* [Work instructions]:
Search for the word "Positive" in the entries. Each line that holds it should be copied.

Content starts

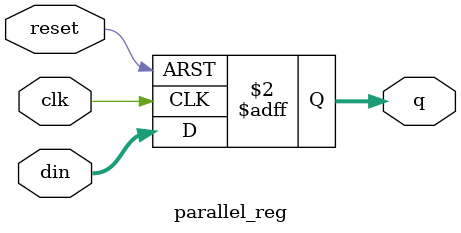
<source format=v>
`timescale 1ns / 1ps
module parallel_reg(clk,din,q,reset
    );
	input clk;
	input [7:0] din;
	output reg [7:0] q;
	input reset;
	
	always @(negedge clk or posedge reset)
	begin
		if (reset)
		begin
			 q <= 8'b00000000;
		end
		else begin
			q <= din;
			end
   	end
	
endmodule

</source>
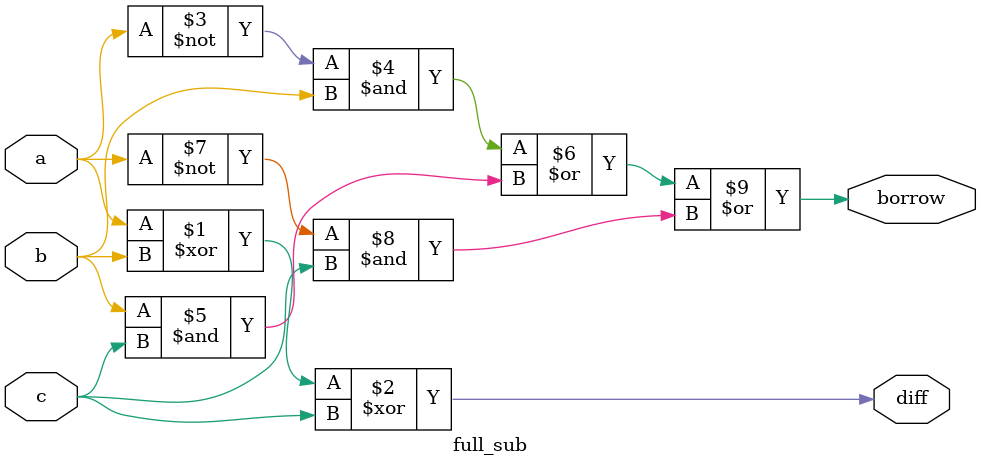
<source format=v>
module full_sub(a,b,c,diff, borrow);
  input  a,b,c;
  output diff, borrow;

  assign diff = a^b^c;
  assign borrow = (~a&b)|(b&c)|(~a&c);
endmodule
</source>
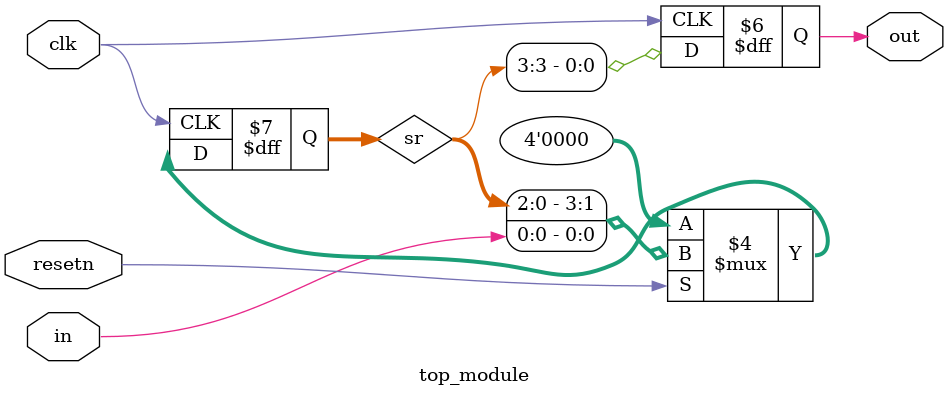
<source format=sv>
module top_module (
    input clk,
    input resetn,
    input in,
    output reg out
);

reg [3:0] sr; // 4-bit shift register

always @(posedge clk) begin
    if (~resetn) begin
        sr <= 4'b0; // Reset the shift register to all zeros
    end
    else begin
        sr <= {sr[2:0], in}; // Shift left by one bit and load input into LSB
    end
    out <= sr[3]; // Output the most significant bit of the shift register
end

endmodule

</source>
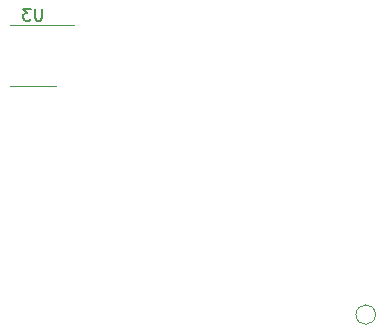
<source format=gbr>
G04 #@! TF.GenerationSoftware,KiCad,Pcbnew,5.1.4-e60b266~84~ubuntu18.04.1*
G04 #@! TF.CreationDate,2019-11-08T12:40:10-03:00*
G04 #@! TF.ProjectId,DriverConSensor,44726976-6572-4436-9f6e-53656e736f72,Ribelotta-Perren*
G04 #@! TF.SameCoordinates,Original*
G04 #@! TF.FileFunction,Legend,Bot*
G04 #@! TF.FilePolarity,Positive*
%FSLAX46Y46*%
G04 Gerber Fmt 4.6, Leading zero omitted, Abs format (unit mm)*
G04 Created by KiCad (PCBNEW 5.1.4-e60b266~84~ubuntu18.04.1) date 2019-11-08 12:40:10*
%MOMM*%
%LPD*%
G04 APERTURE LIST*
%ADD10C,0.120000*%
%ADD11C,0.150000*%
G04 APERTURE END LIST*
D10*
X157824621Y-121600000D02*
G75*
G03X157824621Y-121600000I-824621J0D01*
G01*
X128825000Y-102210000D02*
X126875000Y-102210000D01*
X128825000Y-102210000D02*
X130775000Y-102210000D01*
X128825000Y-97090000D02*
X126875000Y-97090000D01*
X128825000Y-97090000D02*
X132275000Y-97090000D01*
D11*
X129586904Y-95702380D02*
X129586904Y-96511904D01*
X129539285Y-96607142D01*
X129491666Y-96654761D01*
X129396428Y-96702380D01*
X129205952Y-96702380D01*
X129110714Y-96654761D01*
X129063095Y-96607142D01*
X129015476Y-96511904D01*
X129015476Y-95702380D01*
X128634523Y-95702380D02*
X128015476Y-95702380D01*
X128348809Y-96083333D01*
X128205952Y-96083333D01*
X128110714Y-96130952D01*
X128063095Y-96178571D01*
X128015476Y-96273809D01*
X128015476Y-96511904D01*
X128063095Y-96607142D01*
X128110714Y-96654761D01*
X128205952Y-96702380D01*
X128491666Y-96702380D01*
X128586904Y-96654761D01*
X128634523Y-96607142D01*
M02*

</source>
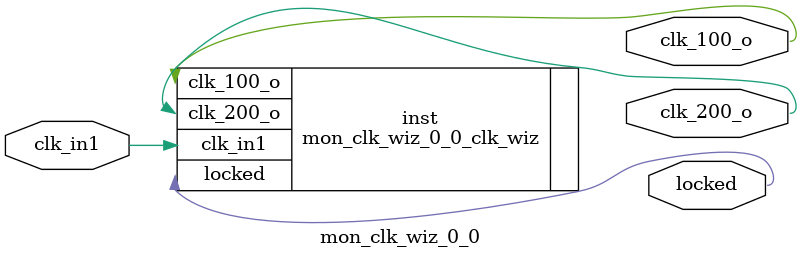
<source format=v>


`timescale 1ps/1ps

(* CORE_GENERATION_INFO = "mon_clk_wiz_0_0,clk_wiz_v5_3_3_0,{component_name=mon_clk_wiz_0_0,use_phase_alignment=true,use_min_o_jitter=false,use_max_i_jitter=false,use_dyn_phase_shift=false,use_inclk_switchover=false,use_dyn_reconfig=false,enable_axi=0,feedback_source=FDBK_AUTO,PRIMITIVE=MMCM,num_out_clk=2,clkin1_period=10.0,clkin2_period=10.0,use_power_down=false,use_reset=false,use_locked=true,use_inclk_stopped=false,feedback_type=SINGLE,CLOCK_MGR_TYPE=NA,manual_override=false}" *)

module mon_clk_wiz_0_0 
 (
  // Clock out ports
  output        clk_100_o,
  output        clk_200_o,
  // Status and control signals
  output        locked,
 // Clock in ports
  input         clk_in1
 );

  mon_clk_wiz_0_0_clk_wiz inst
  (
  // Clock out ports  
  .clk_100_o(clk_100_o),
  .clk_200_o(clk_200_o),
  // Status and control signals               
  .locked(locked),
 // Clock in ports
  .clk_in1(clk_in1)
  );

endmodule

</source>
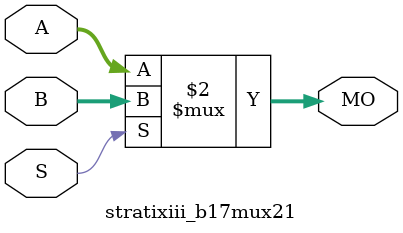
<source format=v>
module stratixiii_b17mux21 (MO, A, B, S);
   input [16:0] A, B;
   input 	S;
   output [16:0] MO; 
   assign MO = (S == 1) ? B : A; 
endmodule
</source>
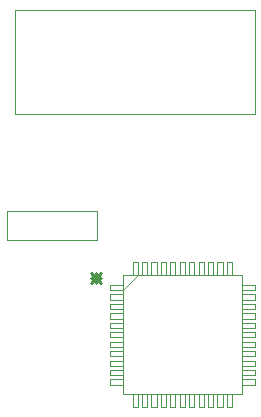
<source format=gbr>
%TF.GenerationSoftware,Altium Limited,Altium Designer,24.9.1 (31)*%
G04 Layer_Color=16711935*
%FSLAX45Y45*%
%MOMM*%
%TF.SameCoordinates,83ADD26A-4C95-4E02-96E4-27C39B5E4718*%
%TF.FilePolarity,Positive*%
%TF.FileFunction,Other,Mechanical_13*%
%TF.Part,Single*%
G01*
G75*
%TA.AperFunction,NonConductor*%
%ADD51C,0.26442*%
%ADD52C,0.10000*%
%ADD66C,0.00000*%
D51*
X12933681Y8317619D02*
X13018320Y8232980D01*
X12933681D02*
X13018320Y8317619D01*
X12933681Y8275299D02*
X13018320D01*
X12975999Y8232980D02*
Y8317619D01*
D52*
X14314999Y9667001D02*
Y10544997D01*
X12285001Y9667001D02*
X14314999D01*
X12285001Y10544997D02*
X14314999D01*
X12285001Y9667001D02*
Y10544997D01*
X12217400Y8849401D02*
X12979401D01*
X12217400Y8600399D02*
X12979401D01*
X12217400D02*
Y8849401D01*
X12979401Y8600399D02*
Y8849401D01*
D66*
X13197839Y7292340D02*
Y8303260D01*
X14208760D01*
Y7292340D02*
Y8303260D01*
X13197839Y7292340D02*
X14208760D01*
X13197839Y8176260D02*
X13324840Y8303260D01*
X14208760Y8219440D02*
X14315440D01*
Y8176260D02*
Y8219440D01*
X14208760Y8176260D02*
X14315440D01*
X14208760D02*
Y8219440D01*
Y8140700D02*
X14315440D01*
Y8094980D02*
Y8140700D01*
X14208760Y8094980D02*
X14315440D01*
X14208760D02*
Y8140700D01*
Y8059420D02*
X14315440D01*
Y8016240D02*
Y8059420D01*
X14208760Y8016240D02*
X14315440D01*
X14208760D02*
Y8059420D01*
Y7980680D02*
X14315440D01*
Y7934960D02*
Y7980680D01*
X14208760Y7934960D02*
X14315440D01*
X14208760D02*
Y7980680D01*
Y7899400D02*
X14315440D01*
Y7856220D02*
Y7899400D01*
X14208760Y7856220D02*
X14315440D01*
X14208760D02*
Y7899400D01*
Y7820660D02*
X14315440D01*
Y7774940D02*
Y7820660D01*
X14208760Y7774940D02*
X14315440D01*
X14208760D02*
Y7820660D01*
Y7739380D02*
X14315440D01*
Y7696200D02*
Y7739380D01*
X14208760Y7696200D02*
X14315440D01*
X14208760D02*
Y7739380D01*
Y7660640D02*
X14315440D01*
Y7614920D02*
Y7660640D01*
X14208760Y7614920D02*
X14315440D01*
X14208760D02*
Y7660640D01*
Y7579360D02*
X14315440D01*
Y7536180D02*
Y7579360D01*
X14208760Y7536180D02*
X14315440D01*
X14208760D02*
Y7579360D01*
Y7500620D02*
X14315440D01*
Y7454900D02*
Y7500620D01*
X14208760Y7454900D02*
X14315440D01*
X14208760D02*
Y7500620D01*
Y7419340D02*
X14315440D01*
Y7376160D02*
Y7419340D01*
X14208760Y7376160D02*
X14315440D01*
X14208760D02*
Y7419340D01*
X14124940Y7185660D02*
Y7292340D01*
X14081760Y7185660D02*
X14124940D01*
X14081760D02*
Y7292340D01*
X14124940D01*
X14046201Y7185660D02*
Y7292340D01*
X14000481Y7185660D02*
X14046201D01*
X14000481D02*
Y7292340D01*
X14046201D01*
X13964920Y7185660D02*
Y7292340D01*
X13921741Y7185660D02*
X13964920D01*
X13921741D02*
Y7292340D01*
X13964920D01*
X13886180Y7185660D02*
Y7292340D01*
X13840460Y7185660D02*
X13886180D01*
X13840460D02*
Y7292340D01*
X13886180D01*
X13804900Y7185660D02*
Y7292340D01*
X13761720Y7185660D02*
X13804900D01*
X13761720D02*
Y7292340D01*
X13804900D01*
X13726160Y7185660D02*
Y7292340D01*
X13680440Y7185660D02*
X13726160D01*
X13680440D02*
Y7292340D01*
X13726160D01*
X13644881Y7185660D02*
Y7292340D01*
X13601700Y7185660D02*
X13644881D01*
X13601700D02*
Y7292340D01*
X13644881D01*
X13566141Y7185660D02*
Y7292340D01*
X13520419Y7185660D02*
X13566141D01*
X13520419D02*
Y7292340D01*
X13566141D01*
X13484860Y7185660D02*
Y7292340D01*
X13441679Y7185660D02*
X13484860D01*
X13441679D02*
Y7292340D01*
X13484860D01*
X13406120Y7185660D02*
Y7292340D01*
X13360400Y7185660D02*
X13406120D01*
X13360400D02*
Y7292340D01*
X13406120D01*
X13324840Y7185660D02*
Y7292340D01*
X13281660Y7185660D02*
X13324840D01*
X13281660D02*
Y7292340D01*
X13324840D01*
X13091161Y7376160D02*
X13197839D01*
X13091161D02*
Y7419340D01*
X13197839D01*
Y7376160D02*
Y7419340D01*
X13091161Y7454900D02*
X13197839D01*
X13091161D02*
Y7500620D01*
X13197839D01*
Y7454900D02*
Y7500620D01*
X13091161Y7536180D02*
X13197839D01*
X13091161D02*
Y7579360D01*
X13197839D01*
Y7536180D02*
Y7579360D01*
X13091161Y7614920D02*
X13197839D01*
X13091161D02*
Y7660640D01*
X13197839D01*
Y7614920D02*
Y7660640D01*
X13091161Y7696200D02*
X13197839D01*
X13091161D02*
Y7739380D01*
X13197839D01*
Y7696200D02*
Y7739380D01*
X13091161Y7774940D02*
X13197839D01*
X13091161D02*
Y7820660D01*
X13197839D01*
Y7774940D02*
Y7820660D01*
X13091161Y7856220D02*
X13197839D01*
X13091161D02*
Y7899400D01*
X13197839D01*
Y7856220D02*
Y7899400D01*
X13091161Y7934960D02*
X13197839D01*
X13091161D02*
Y7980680D01*
X13197839D01*
Y7934960D02*
Y7980680D01*
X13091161Y8016240D02*
X13197839D01*
X13091161D02*
Y8059420D01*
X13197839D01*
Y8016240D02*
Y8059420D01*
X13091161Y8094980D02*
X13197839D01*
X13091161D02*
Y8140700D01*
X13197839D01*
Y8094980D02*
Y8140700D01*
X13091161Y8176260D02*
X13197839D01*
X13091161D02*
Y8219440D01*
X13197839D01*
Y8176260D02*
Y8219440D01*
X13281660Y8303260D02*
Y8409940D01*
X13324840D01*
Y8303260D02*
Y8409940D01*
X13281660Y8303260D02*
X13324840D01*
X13360400D02*
Y8409940D01*
X13406120D01*
Y8303260D02*
Y8409940D01*
X13360400Y8303260D02*
X13406120D01*
X13441679D02*
Y8409940D01*
X13484860D01*
Y8303260D02*
Y8409940D01*
X13441679Y8303260D02*
X13484860D01*
X13520419D02*
Y8409940D01*
X13566141D01*
Y8303260D02*
Y8409940D01*
X13520419Y8303260D02*
X13566141D01*
X13601700D02*
Y8409940D01*
X13644881D01*
Y8303260D02*
Y8409940D01*
X13601700Y8303260D02*
X13644881D01*
X13680440D02*
Y8409940D01*
X13726160D01*
Y8303260D02*
Y8409940D01*
X13680440Y8303260D02*
X13726160D01*
X13761720D02*
Y8409940D01*
X13804900D01*
Y8303260D02*
Y8409940D01*
X13761720Y8303260D02*
X13804900D01*
X13840460D02*
Y8409940D01*
X13886180D01*
Y8303260D02*
Y8409940D01*
X13840460Y8303260D02*
X13886180D01*
X13921741D02*
Y8409940D01*
X13964920D01*
Y8303260D02*
Y8409940D01*
X13921741Y8303260D02*
X13964920D01*
X14000481D02*
Y8409940D01*
X14046201D01*
Y8303260D02*
Y8409940D01*
X14000481Y8303260D02*
X14046201D01*
X14081760D02*
Y8409940D01*
X14124940D01*
Y8303260D02*
Y8409940D01*
X14081760Y8303260D02*
X14124940D01*
%TF.MD5,214b9ad0600821e23be9e6bf7196b237*%
M02*

</source>
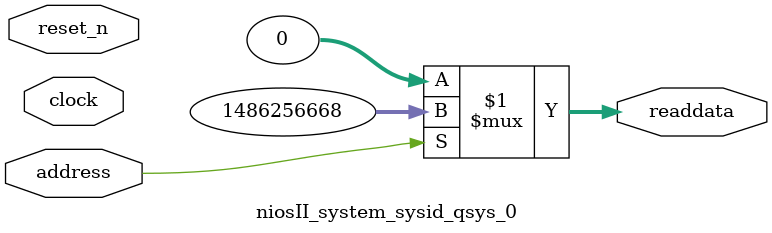
<source format=v>

`timescale 1ns / 1ps
// synthesis translate_on

// turn off superfluous verilog processor warnings 
// altera message_level Level1 
// altera message_off 10034 10035 10036 10037 10230 10240 10030 

module niosII_system_sysid_qsys_0 (
               // inputs:
                address,
                clock,
                reset_n,

               // outputs:
                readdata
             )
;

  output  [ 31: 0] readdata;
  input            address;
  input            clock;
  input            reset_n;

  wire    [ 31: 0] readdata;
  //control_slave, which is an e_avalon_slave
  assign readdata = address ? 1486256668 : 0;

endmodule




</source>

Content ends

* [Exercise result]:
G04 #@! TF.FilePolarity,Positive*
%TF.FilePolarity,Positive*%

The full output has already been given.